→ **Requirement**: One figure is the whole answer: the number of lines below that contain the word "لعام".

● ● ●

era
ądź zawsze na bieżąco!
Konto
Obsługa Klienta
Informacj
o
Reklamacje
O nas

● ● ●

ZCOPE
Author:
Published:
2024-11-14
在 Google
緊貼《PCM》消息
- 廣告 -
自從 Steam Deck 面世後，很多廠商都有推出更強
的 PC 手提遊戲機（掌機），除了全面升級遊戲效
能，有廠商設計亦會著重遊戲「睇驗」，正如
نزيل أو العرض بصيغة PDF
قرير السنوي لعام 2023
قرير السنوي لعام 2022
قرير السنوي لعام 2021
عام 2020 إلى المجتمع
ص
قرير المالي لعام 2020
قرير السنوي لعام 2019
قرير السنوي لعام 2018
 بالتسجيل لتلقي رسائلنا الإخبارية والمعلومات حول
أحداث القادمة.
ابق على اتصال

● ● ●

→ **Reply**: 6